Walhasil, bagaimanapun juga travelling, kluyuran, ngupret atau sejenisnya, lalu bertemu dengan syaikh (guru) secara langsung itu punya kedudukan penting bagi khazanah keilmuan, peradaban dan manusia itu sendiri.

Menurut Ibn Khaldun, keluyuran itu penting karena dengan begitu seseorang bisa menambah kesempurnaan dalam belajar, mendulang nilai hikmah, dan menjumput teladan akhlak dari siapa saja yang ia jumpai.
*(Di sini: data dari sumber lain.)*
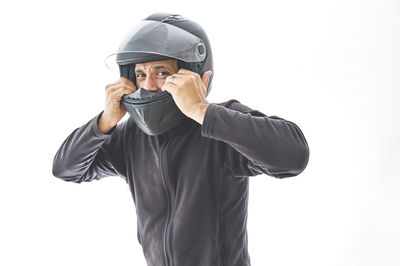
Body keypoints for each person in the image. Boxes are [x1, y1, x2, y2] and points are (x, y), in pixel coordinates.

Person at [52, 13, 310, 266]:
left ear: (201, 77)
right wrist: (104, 122)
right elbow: (66, 169)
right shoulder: (130, 137)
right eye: (141, 75)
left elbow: (293, 157)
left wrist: (202, 111)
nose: (148, 86)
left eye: (161, 72)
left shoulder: (221, 126)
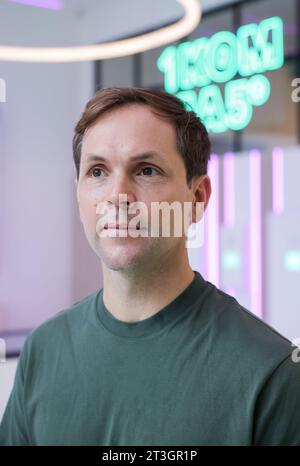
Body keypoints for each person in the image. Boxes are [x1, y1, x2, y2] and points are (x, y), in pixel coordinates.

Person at [1, 87, 300, 446]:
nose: (118, 196)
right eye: (97, 171)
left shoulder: (271, 373)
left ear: (197, 198)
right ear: (79, 194)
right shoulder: (43, 352)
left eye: (146, 170)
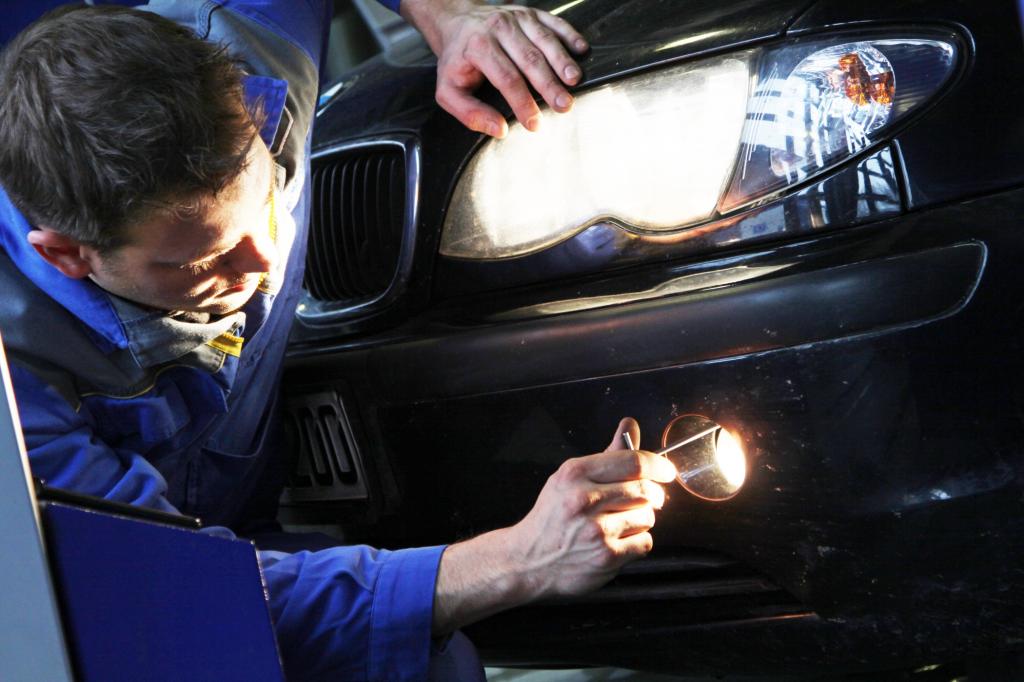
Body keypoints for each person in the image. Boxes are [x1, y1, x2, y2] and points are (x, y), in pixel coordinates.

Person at [0, 2, 678, 680]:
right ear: (66, 255)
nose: (264, 263)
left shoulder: (247, 44)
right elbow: (181, 597)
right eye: (202, 260)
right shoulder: (16, 384)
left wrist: (453, 17)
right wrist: (518, 560)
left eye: (264, 199)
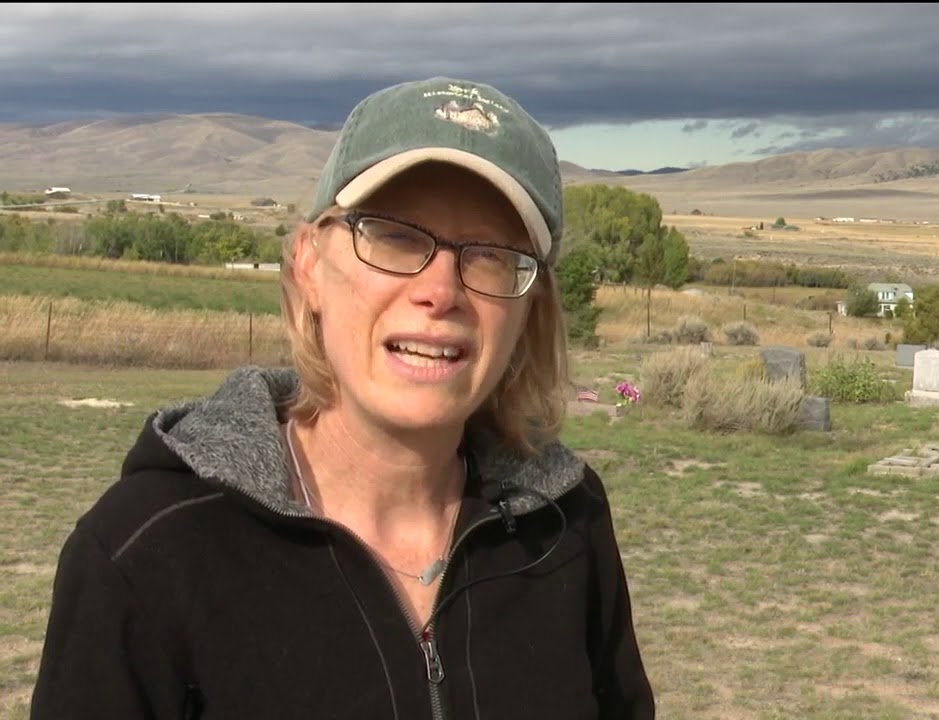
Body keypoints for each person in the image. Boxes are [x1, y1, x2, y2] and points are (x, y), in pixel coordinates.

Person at [30, 77, 655, 719]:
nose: (440, 291)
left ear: (531, 308)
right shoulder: (145, 551)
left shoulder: (566, 521)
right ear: (309, 261)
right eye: (394, 235)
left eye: (492, 255)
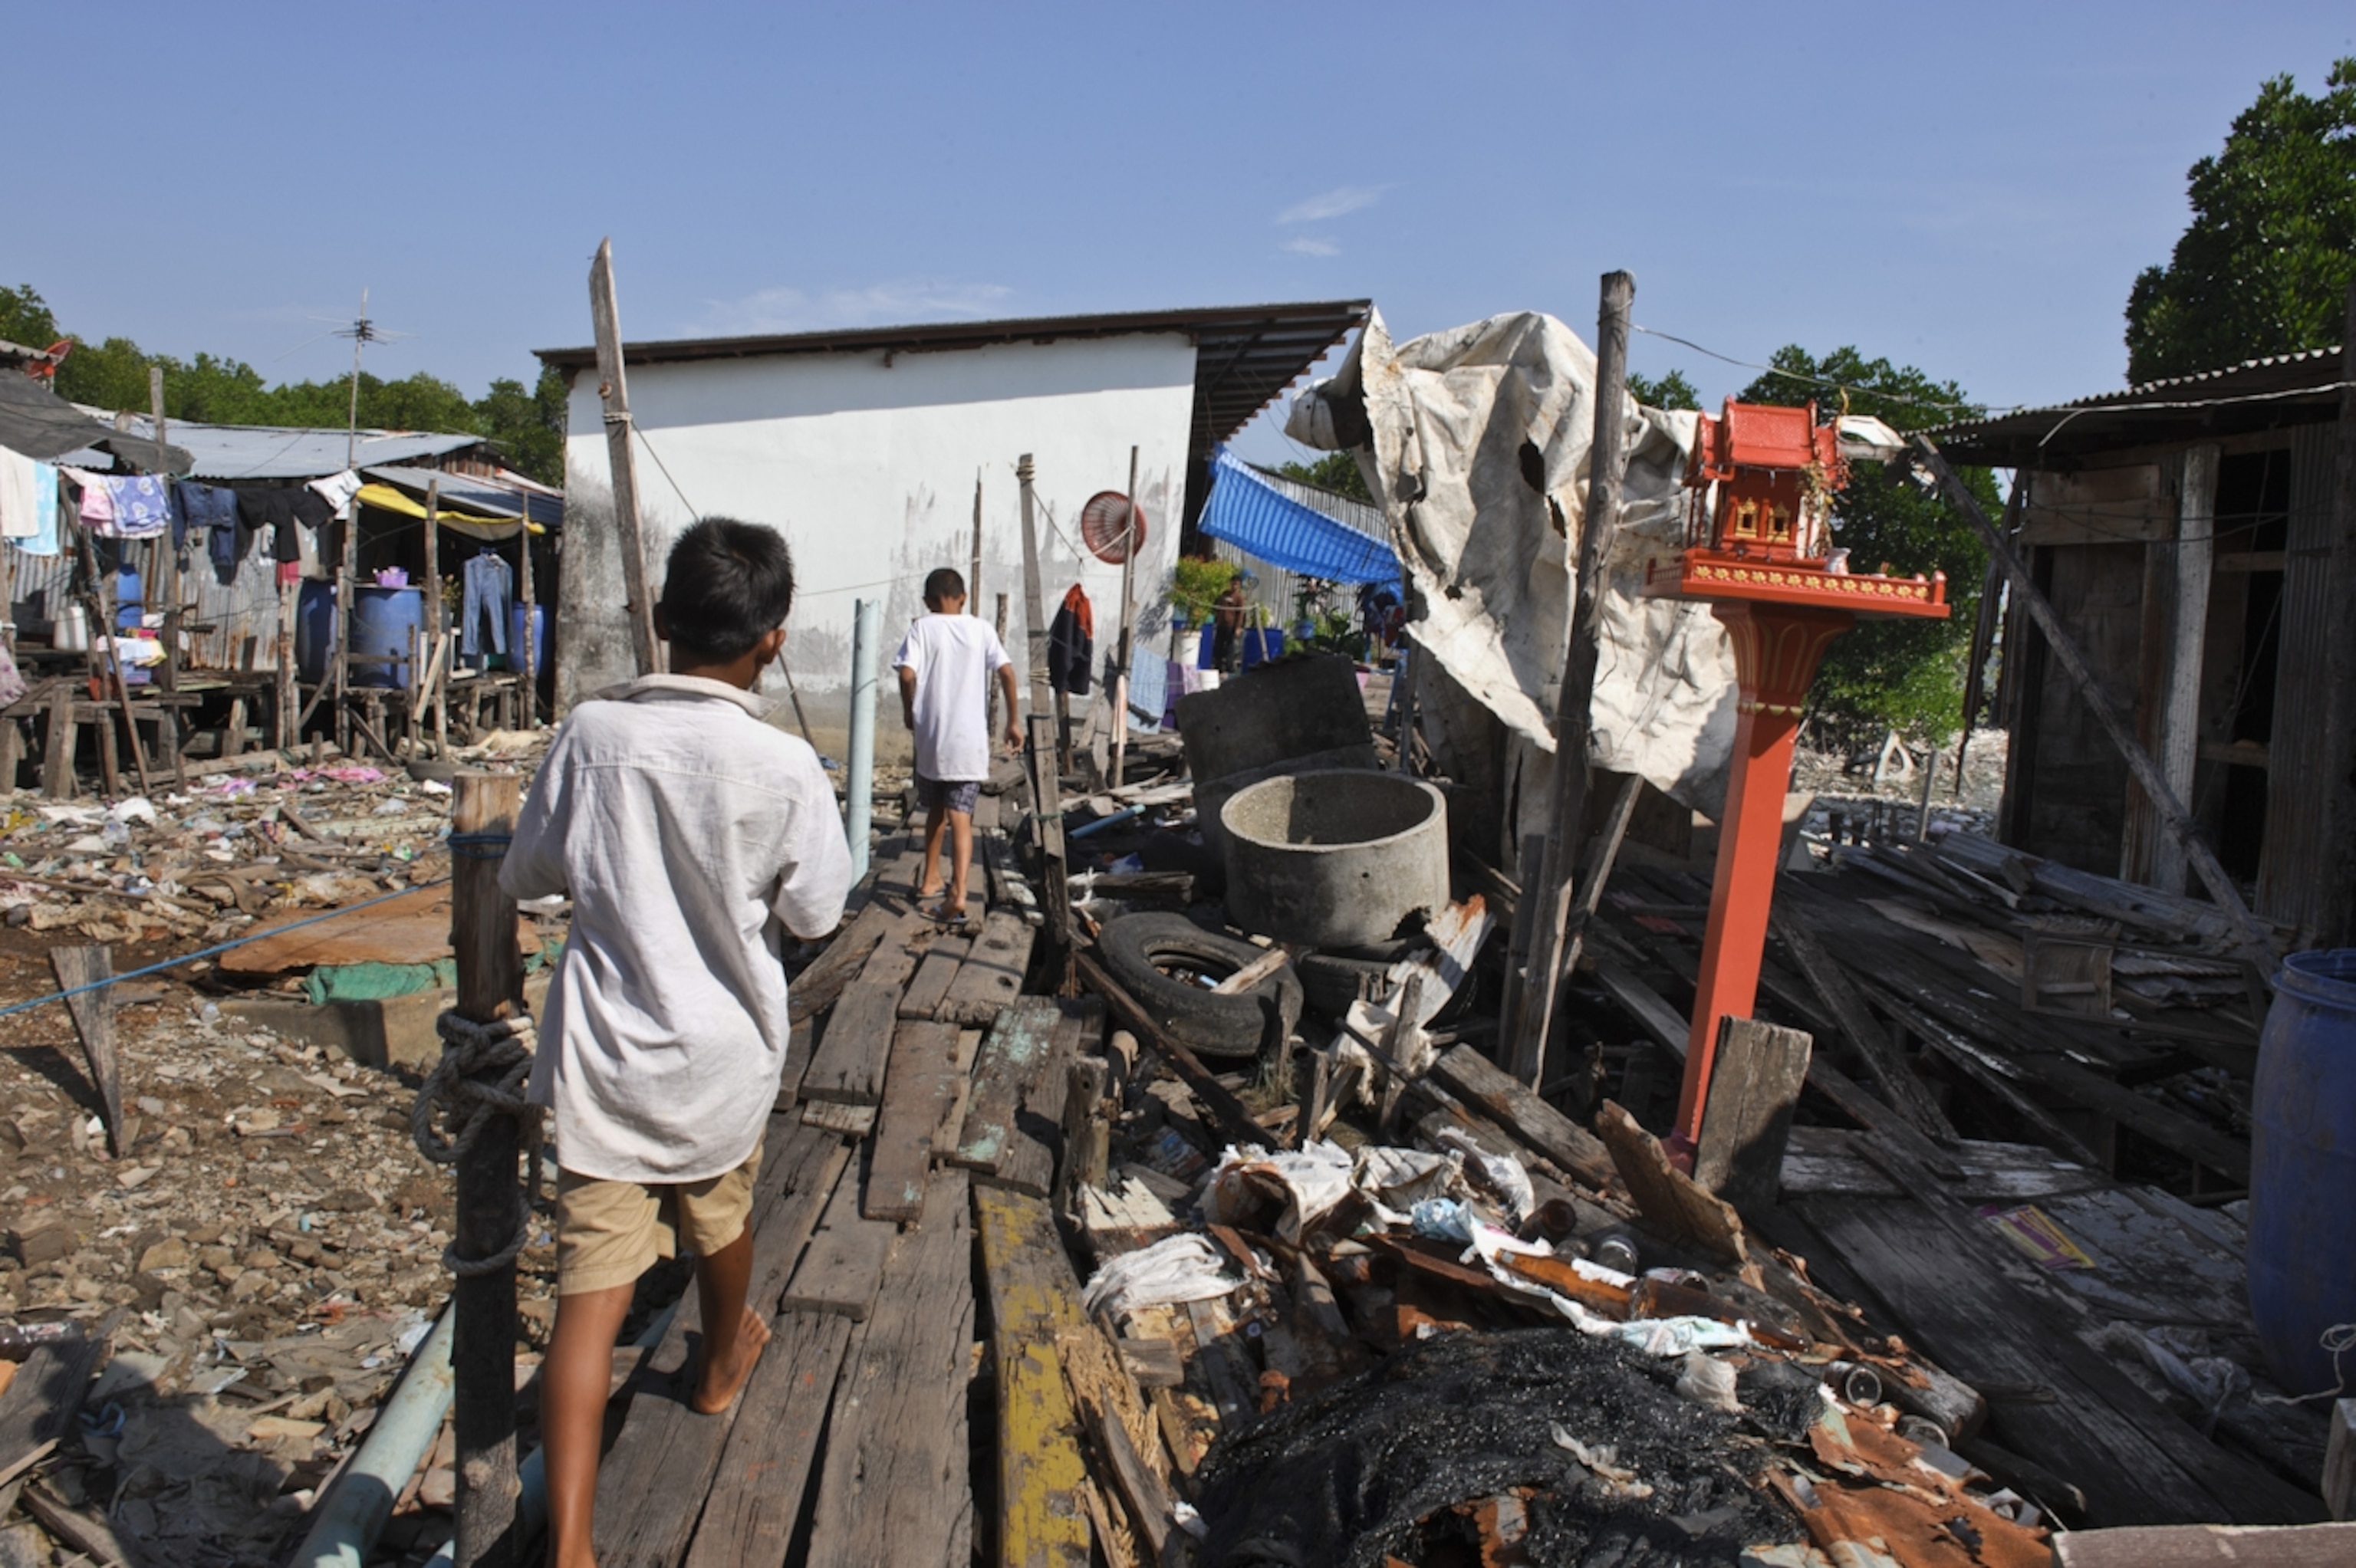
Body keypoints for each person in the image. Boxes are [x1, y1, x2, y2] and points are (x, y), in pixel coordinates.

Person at [502, 517, 854, 1568]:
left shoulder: (594, 734)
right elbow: (818, 914)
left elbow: (527, 875)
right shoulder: (784, 764)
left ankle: (570, 1546)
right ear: (775, 640)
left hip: (606, 1059)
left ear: (660, 623)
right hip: (721, 1057)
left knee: (588, 1296)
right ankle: (715, 1367)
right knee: (721, 1211)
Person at [896, 567, 1021, 920]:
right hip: (968, 742)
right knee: (961, 817)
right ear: (963, 598)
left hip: (933, 739)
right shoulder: (980, 629)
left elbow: (907, 673)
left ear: (927, 601)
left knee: (934, 809)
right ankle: (959, 892)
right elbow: (1008, 673)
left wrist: (909, 711)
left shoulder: (921, 627)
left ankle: (930, 878)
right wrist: (1013, 721)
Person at [1212, 579, 1248, 675]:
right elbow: (1219, 607)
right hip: (1221, 623)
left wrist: (1238, 627)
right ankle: (1218, 664)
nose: (1234, 586)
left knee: (1229, 646)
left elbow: (1241, 613)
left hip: (1231, 625)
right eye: (1233, 583)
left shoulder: (1239, 598)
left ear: (1239, 585)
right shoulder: (1225, 594)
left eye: (1236, 584)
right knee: (1218, 644)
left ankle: (1229, 666)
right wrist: (1217, 620)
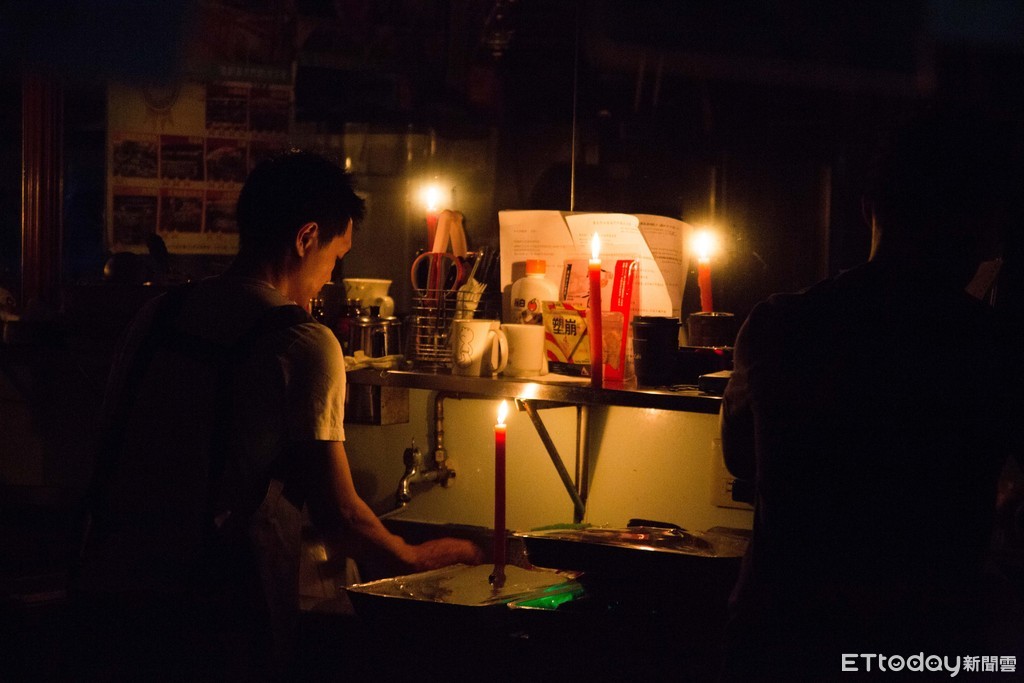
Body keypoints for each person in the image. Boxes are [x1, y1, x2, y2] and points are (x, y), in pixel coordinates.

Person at [65, 151, 482, 680]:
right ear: (307, 238)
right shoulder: (300, 340)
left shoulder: (159, 312)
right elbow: (340, 516)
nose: (330, 277)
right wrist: (417, 557)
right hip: (214, 615)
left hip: (109, 590)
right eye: (335, 258)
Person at [719, 106, 1024, 680]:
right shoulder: (992, 348)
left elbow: (740, 459)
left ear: (869, 211)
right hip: (920, 642)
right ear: (982, 229)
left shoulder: (778, 325)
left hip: (780, 637)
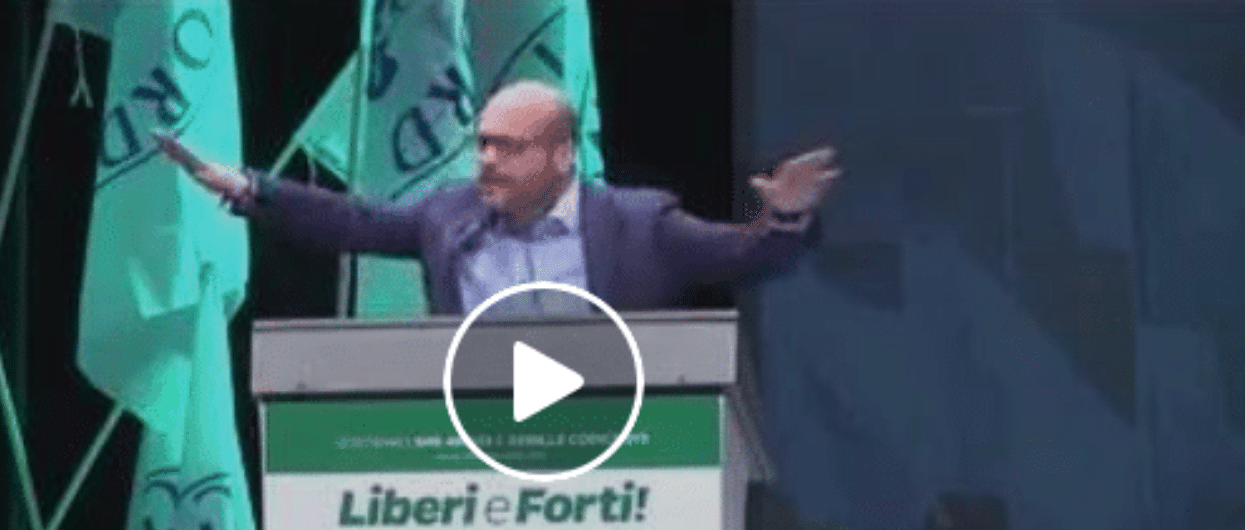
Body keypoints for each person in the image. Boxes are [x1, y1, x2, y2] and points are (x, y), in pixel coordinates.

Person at [156, 80, 841, 316]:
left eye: (509, 147)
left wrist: (784, 213)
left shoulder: (639, 223)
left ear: (563, 156)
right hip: (471, 450)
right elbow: (355, 222)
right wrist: (251, 188)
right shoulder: (448, 216)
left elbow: (747, 255)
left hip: (616, 448)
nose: (486, 160)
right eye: (483, 144)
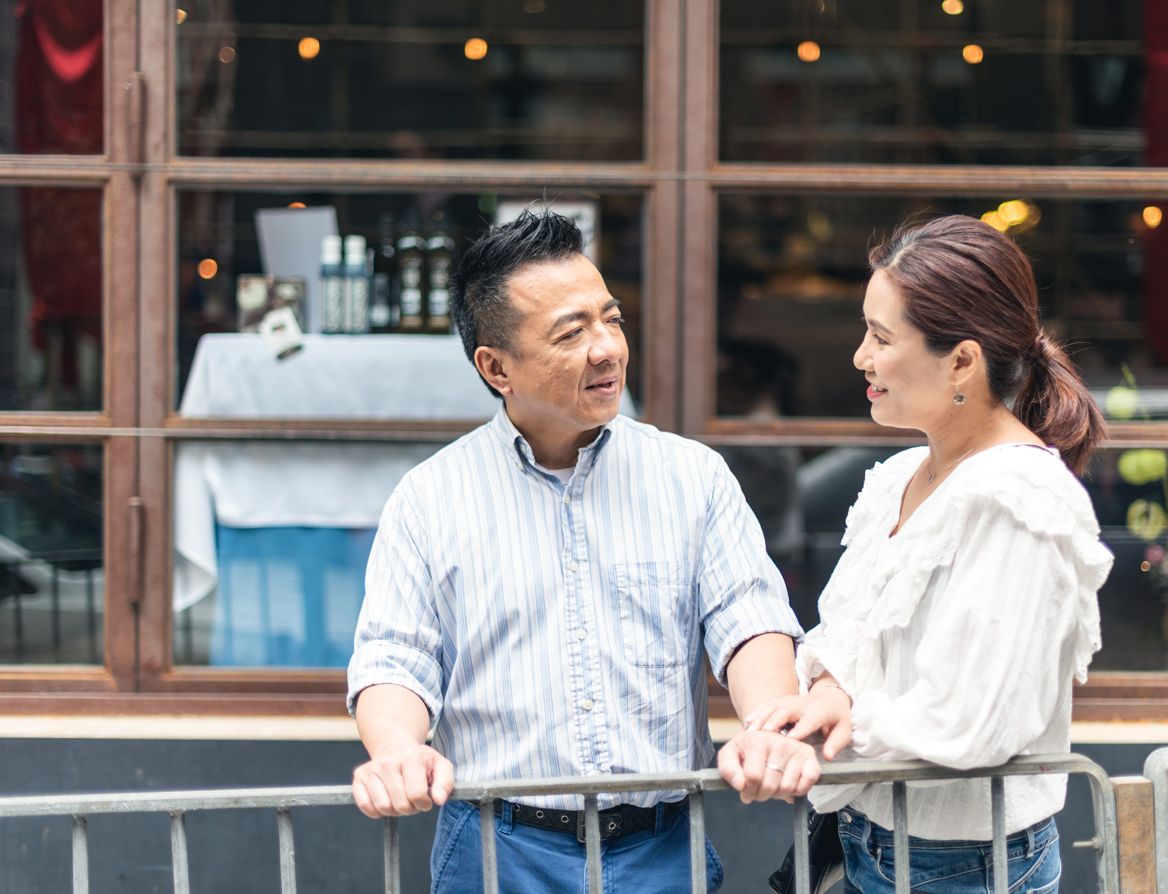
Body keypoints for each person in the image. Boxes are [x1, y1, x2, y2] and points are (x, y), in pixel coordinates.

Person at [346, 210, 817, 894]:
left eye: (611, 320)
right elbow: (396, 656)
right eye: (571, 332)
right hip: (497, 848)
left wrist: (770, 722)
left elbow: (747, 617)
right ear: (496, 367)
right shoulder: (431, 498)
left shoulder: (691, 476)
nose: (606, 349)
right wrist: (395, 751)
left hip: (661, 849)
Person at [726, 214, 1114, 893]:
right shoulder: (900, 476)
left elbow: (975, 720)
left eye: (881, 338)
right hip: (869, 840)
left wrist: (840, 727)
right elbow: (849, 632)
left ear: (962, 360)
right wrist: (829, 690)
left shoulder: (1021, 500)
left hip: (966, 867)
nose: (861, 357)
Lebih-lebih apabila dia sampai di titik talaqqi dengan masayikh, secara otomatis ia akan memperoleh ketangkasan (malakah) juga ilmu yang menancap kuat di hati (rusukh).

Akan menjadi fatal jika seorang ulama ditanya tentang fatwa, tetapi selama kurun hidupnya ia tidak pernah ke mana-mana.  Satu pertanyaan yang sama, akan memiliki perincian jawaban yang berbeda, tergantung kondisi dan letak geografis daerah masing-masing. Sebab satu produk hukum A di negara X belum tentu cocok diaplikasikan di negara Y, begitu juga sebaliknya.

Maka tak heran jika ada kawan yang berkata, “Eaalah...kopimu kurang pait, lungomu kurang adoh..” untuk meyakinkan temanya yang super kuper, kolot, dan ngotot itu.

Maksudnya, keluyurannya masih kurang jauh, dan kopi yang diseduh masih encer. Ini adalah analogi bagi mereka yang belum tahu dunia luar rupa ragamnya seperti apa.